— Work task —
Count the lines in the records below that contain the string "category", treating uppercase and lowercase letters as different. Reply with the number alone.

*** Opening Information supplied ***

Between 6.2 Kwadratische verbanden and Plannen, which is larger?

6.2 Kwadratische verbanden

*** Closing Information supplied ***
*** Opening Information supplied ***

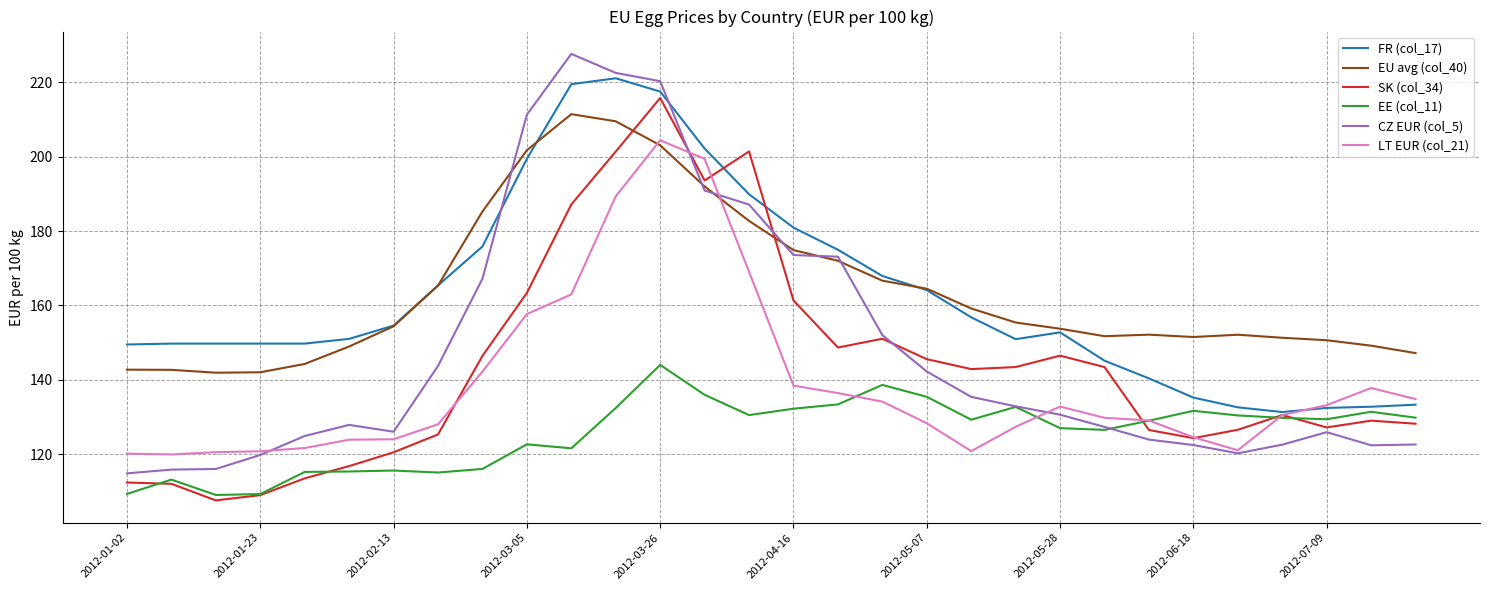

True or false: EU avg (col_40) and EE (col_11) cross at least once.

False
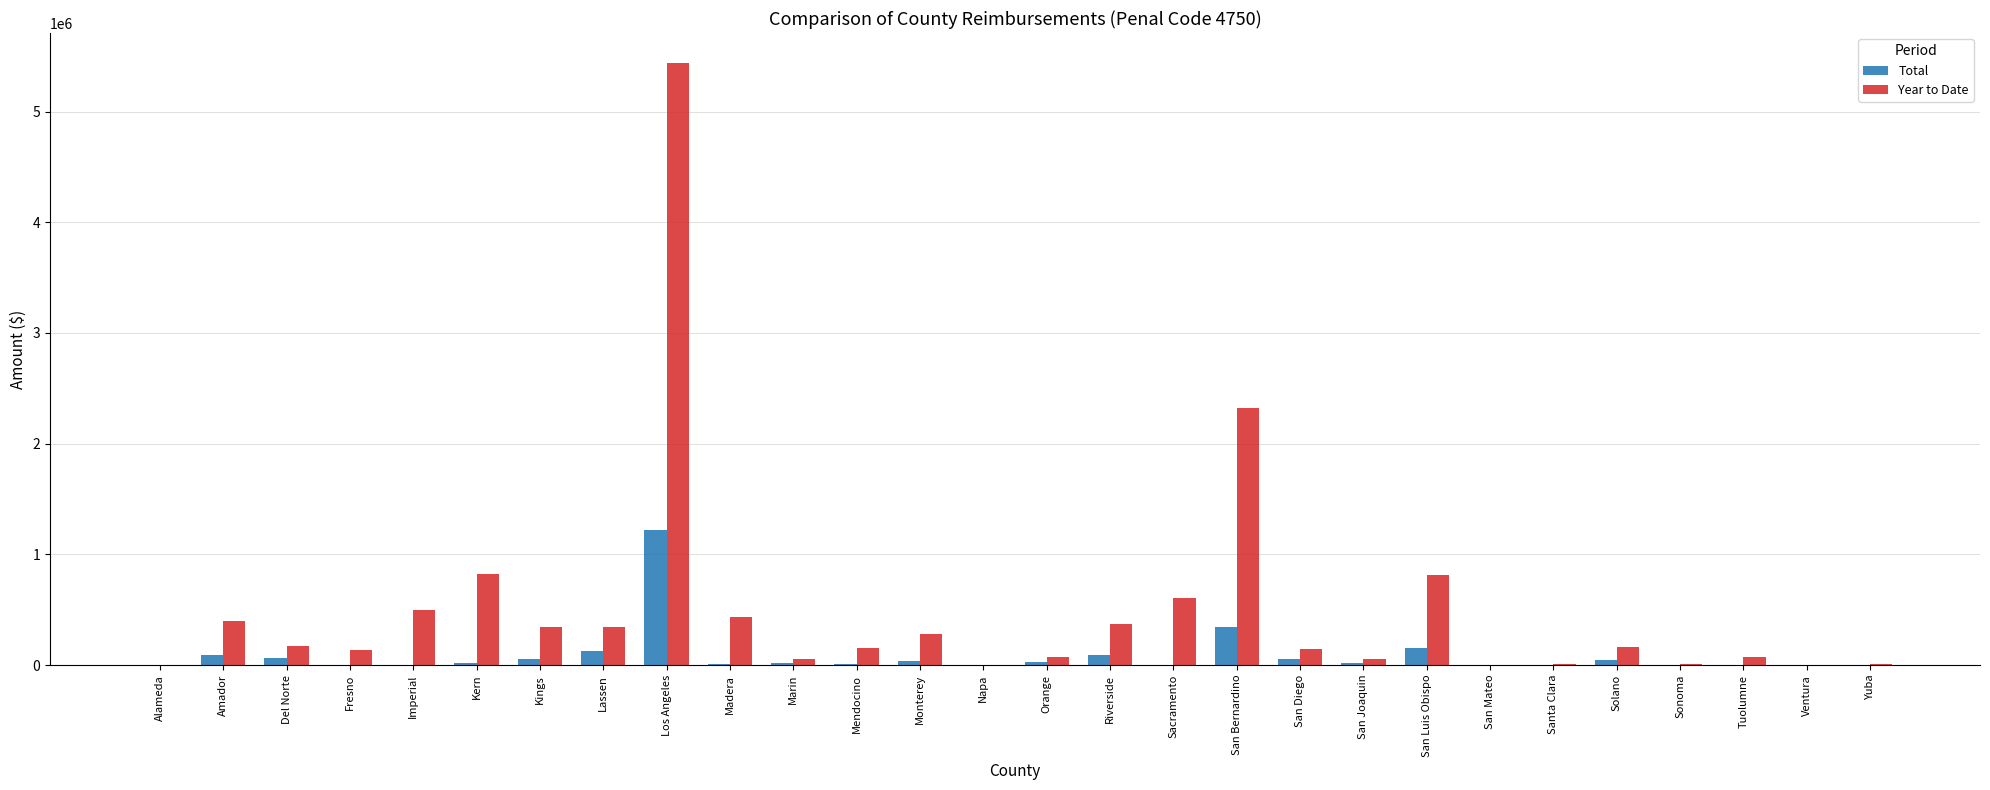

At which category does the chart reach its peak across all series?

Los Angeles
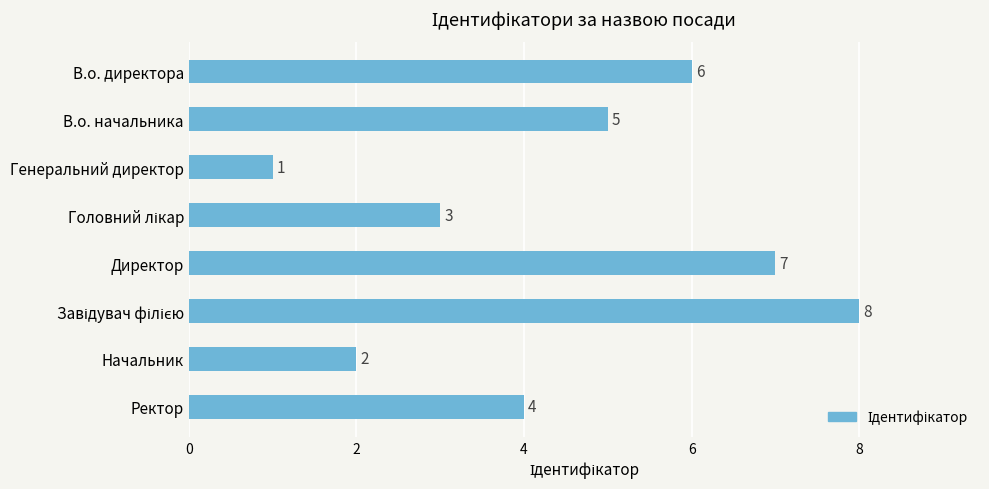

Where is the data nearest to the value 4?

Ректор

*** Closing Information supplied ***
*** Opening Information supplied ***

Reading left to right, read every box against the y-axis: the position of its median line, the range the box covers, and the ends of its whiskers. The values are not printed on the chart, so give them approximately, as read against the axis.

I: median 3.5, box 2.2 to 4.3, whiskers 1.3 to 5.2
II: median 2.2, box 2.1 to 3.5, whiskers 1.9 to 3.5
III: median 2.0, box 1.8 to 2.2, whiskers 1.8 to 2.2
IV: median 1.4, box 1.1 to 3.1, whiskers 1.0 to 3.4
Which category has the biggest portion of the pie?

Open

*** Closing Information supplied ***

— Task result —
2